Vincent Duguay, un élève de 15 ans de Saguenay, ne sait pas si la mise en demeure qu'il a adressée à sa commission scolaire incitera vraiment la direction de son école à cesser de confisquer les téléphones cellulaires des élèves pris à s'en servir en classe. Mais cette démarche constitue assurément une formidable expérience pour le jeune homme, qui rêve de faire des études de droit.

« J'ai eu des félicitations de certains de mes professeurs, qui trouvent que ça peut être bon de remettre en question les règles, si c'est fait de façon correcte », a raconté l'adolescent en soirée hier, après avoir enchaîné une dizaine d'entrevues depuis le matin, sans manquer un seul cours, a-t-il précisé.

C'est « une question de principe » qui a incité Vincent Duguay, élève en quatrième secondaire à l'école Charles-Gravel, à Chicoutimi-Nord, à adresser une mise en demeure à la commission scolaire des Rives-du-Saguenay. « Ce n'est pas parce qu'on est jeunes qu'on ne peut pas défendre nos droits », dit-il.

Comme la plupart des établissements scolaires, l'école Charles-Gravel interdit l'utilisation du téléphone cellulaire en classe, un règlement que Vincent ne remet pas en question.

Mais selon lui, confisquer pour 24 heures le téléphone des contrevenants est une sanction exagérée.

« Le cellulaire est tellement important dans la vie des jeunes, comme moyen de communiquer avec les parents, avec l'employeur, pour la sécurité... », souligne-t-il.

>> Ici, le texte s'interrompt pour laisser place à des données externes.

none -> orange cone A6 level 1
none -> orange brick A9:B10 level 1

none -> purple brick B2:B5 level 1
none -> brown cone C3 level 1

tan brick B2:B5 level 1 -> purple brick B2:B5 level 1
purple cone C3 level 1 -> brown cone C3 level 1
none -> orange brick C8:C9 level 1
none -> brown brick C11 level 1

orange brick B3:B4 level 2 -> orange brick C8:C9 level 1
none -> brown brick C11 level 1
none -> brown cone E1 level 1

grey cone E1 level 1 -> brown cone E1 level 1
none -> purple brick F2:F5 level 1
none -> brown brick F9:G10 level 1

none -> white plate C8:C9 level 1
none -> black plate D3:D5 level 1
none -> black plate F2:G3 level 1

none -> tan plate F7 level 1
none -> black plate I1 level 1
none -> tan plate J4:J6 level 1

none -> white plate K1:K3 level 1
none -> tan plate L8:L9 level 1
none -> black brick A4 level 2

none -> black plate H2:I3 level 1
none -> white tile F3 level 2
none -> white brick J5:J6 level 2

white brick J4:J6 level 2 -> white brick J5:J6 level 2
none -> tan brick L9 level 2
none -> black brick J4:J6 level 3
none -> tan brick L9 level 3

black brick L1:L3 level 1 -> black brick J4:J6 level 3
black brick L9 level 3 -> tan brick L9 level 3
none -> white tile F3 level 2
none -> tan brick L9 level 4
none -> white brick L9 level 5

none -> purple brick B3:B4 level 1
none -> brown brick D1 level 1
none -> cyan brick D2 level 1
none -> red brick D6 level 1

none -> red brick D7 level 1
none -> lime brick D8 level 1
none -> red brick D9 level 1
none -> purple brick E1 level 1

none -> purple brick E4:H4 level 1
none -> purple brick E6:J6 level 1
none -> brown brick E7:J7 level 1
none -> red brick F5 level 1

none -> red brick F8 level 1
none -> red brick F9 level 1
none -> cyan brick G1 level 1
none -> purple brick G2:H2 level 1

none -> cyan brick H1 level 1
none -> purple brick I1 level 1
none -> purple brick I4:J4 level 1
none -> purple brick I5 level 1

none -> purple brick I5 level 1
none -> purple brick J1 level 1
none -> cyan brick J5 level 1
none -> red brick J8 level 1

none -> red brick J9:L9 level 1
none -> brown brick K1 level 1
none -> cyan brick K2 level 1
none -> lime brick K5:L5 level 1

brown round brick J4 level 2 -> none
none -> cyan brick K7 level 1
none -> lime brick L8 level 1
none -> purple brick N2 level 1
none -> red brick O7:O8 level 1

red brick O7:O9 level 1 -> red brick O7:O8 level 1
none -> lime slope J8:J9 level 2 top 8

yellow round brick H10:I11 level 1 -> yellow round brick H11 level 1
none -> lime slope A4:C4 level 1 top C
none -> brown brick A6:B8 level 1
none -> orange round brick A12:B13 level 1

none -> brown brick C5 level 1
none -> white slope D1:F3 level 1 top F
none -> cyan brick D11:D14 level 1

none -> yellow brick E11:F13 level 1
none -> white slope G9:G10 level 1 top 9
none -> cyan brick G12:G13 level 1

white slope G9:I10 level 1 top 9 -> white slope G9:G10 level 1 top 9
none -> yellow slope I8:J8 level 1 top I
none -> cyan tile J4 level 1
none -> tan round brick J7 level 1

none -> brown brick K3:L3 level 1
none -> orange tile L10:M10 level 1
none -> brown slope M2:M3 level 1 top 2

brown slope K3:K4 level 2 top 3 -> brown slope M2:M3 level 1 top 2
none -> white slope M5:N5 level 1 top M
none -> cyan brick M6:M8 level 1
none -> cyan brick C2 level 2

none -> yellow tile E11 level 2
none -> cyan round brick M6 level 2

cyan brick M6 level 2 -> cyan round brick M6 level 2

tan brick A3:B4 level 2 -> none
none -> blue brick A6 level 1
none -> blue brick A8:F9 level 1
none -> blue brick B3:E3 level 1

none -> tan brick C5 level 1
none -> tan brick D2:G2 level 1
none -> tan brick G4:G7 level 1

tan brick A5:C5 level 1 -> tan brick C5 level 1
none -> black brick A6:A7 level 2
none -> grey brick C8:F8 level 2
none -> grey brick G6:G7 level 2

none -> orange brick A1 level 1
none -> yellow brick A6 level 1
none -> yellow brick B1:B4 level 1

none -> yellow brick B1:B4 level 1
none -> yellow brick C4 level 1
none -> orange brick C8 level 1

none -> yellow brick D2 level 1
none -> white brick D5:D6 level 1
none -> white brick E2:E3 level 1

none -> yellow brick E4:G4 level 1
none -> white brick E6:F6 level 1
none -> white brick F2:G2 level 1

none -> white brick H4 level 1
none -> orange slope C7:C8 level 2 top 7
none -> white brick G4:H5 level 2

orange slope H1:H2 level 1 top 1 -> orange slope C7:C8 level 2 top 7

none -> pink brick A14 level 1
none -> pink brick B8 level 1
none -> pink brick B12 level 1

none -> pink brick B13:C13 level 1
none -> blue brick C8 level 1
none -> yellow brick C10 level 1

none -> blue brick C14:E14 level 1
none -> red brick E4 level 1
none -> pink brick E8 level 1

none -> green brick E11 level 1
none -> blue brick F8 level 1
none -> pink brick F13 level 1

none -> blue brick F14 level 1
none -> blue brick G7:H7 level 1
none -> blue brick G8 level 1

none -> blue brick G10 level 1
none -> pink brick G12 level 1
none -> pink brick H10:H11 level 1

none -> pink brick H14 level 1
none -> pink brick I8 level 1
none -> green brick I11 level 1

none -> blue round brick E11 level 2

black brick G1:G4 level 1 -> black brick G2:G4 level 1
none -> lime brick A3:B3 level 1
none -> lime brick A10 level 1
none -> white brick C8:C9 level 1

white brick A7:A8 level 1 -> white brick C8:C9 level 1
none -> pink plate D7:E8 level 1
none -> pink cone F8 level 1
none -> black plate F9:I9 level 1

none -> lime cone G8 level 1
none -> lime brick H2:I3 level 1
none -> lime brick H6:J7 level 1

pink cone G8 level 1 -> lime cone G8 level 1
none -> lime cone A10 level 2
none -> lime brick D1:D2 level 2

« Avec tout ce qu'il y a dans un appareil, les photos par exemple, c'est la possession la plus précieuse pour bien des jeunes », dit-il.

Il fait valoir que d'autres sanctions seraient plus appropriées pour ceux qui contreviennent au règlement, comme des retenues, par exemple.

Et il appuie ses arguments sur la Charte des droits et libertés de la personne (CDLP). Cette punition « viole le droit à la jouissance paisible et à la libre disposition de ses biens (art. 6 CDLP) », avance-t-il dans la mise en demeure de six pages remise à la commission scolaire.

La Charte prévoit qu'il est possible de limiter un droit fondamental, mais à certaines conditions seulement. Selon Vincent Duguay, le règlement de son école ne respecte pas ces conditions.

DÉBAT LÉGAL

Son argument tiendrait-il la route devant un juge ? Ça reste à voir.

« Même s'il est capable de démontrer que la confiscation de son cellulaire est une atteinte à son droit à la jouissance paisible de ses biens, il me semble que les commissions scolaires et les écoles vont avoir des arguments assez sérieux à faire valoir pour démontrer que c'est une atteinte justifiée dans le contexte scolaire », souligne Louis-Philippe Lampron, professeur de droit à l'Université Laval.

Pierre Bosset, professeur de droit public à l'Université du Québec à Montréal (UQAM), mentionne quant à lui qu'il pourrait y avoir un débat pour déterminer si le code de vie de l'école peut être considéré comme une loi au sens de l'article 6 de la CDLP.

« Dans la mesure où le code de vie a été validement adopté au sens de la Loi sur l'instruction publique, on est devant une loi au sens de l'article, à mon avis. Et les mesures restrictives sont valides, selon moi », dit Pierre Bosset.

En tout cas, si le débat lancé par Vincent Duguay se retrouve devant les tribunaux, le jeune homme a déjà reçu des propositions d'avocats prêts à l'épauler de façon bénévole dans sa démarche.

La direction de l'école doit sans doute se réjouir de l'appui de son élève au règlement interdisant le téléphone cellulaire en classe.

« C'est clair que le cellulaire en classe est un fléau, il faut l'interdire. Malgré l'interdiction, il y a des élèves qui textent en classe, c'est un manque de respect envers l'enseignant et c'est certain que ça nuit à la concentration », dit Vincent Duguay.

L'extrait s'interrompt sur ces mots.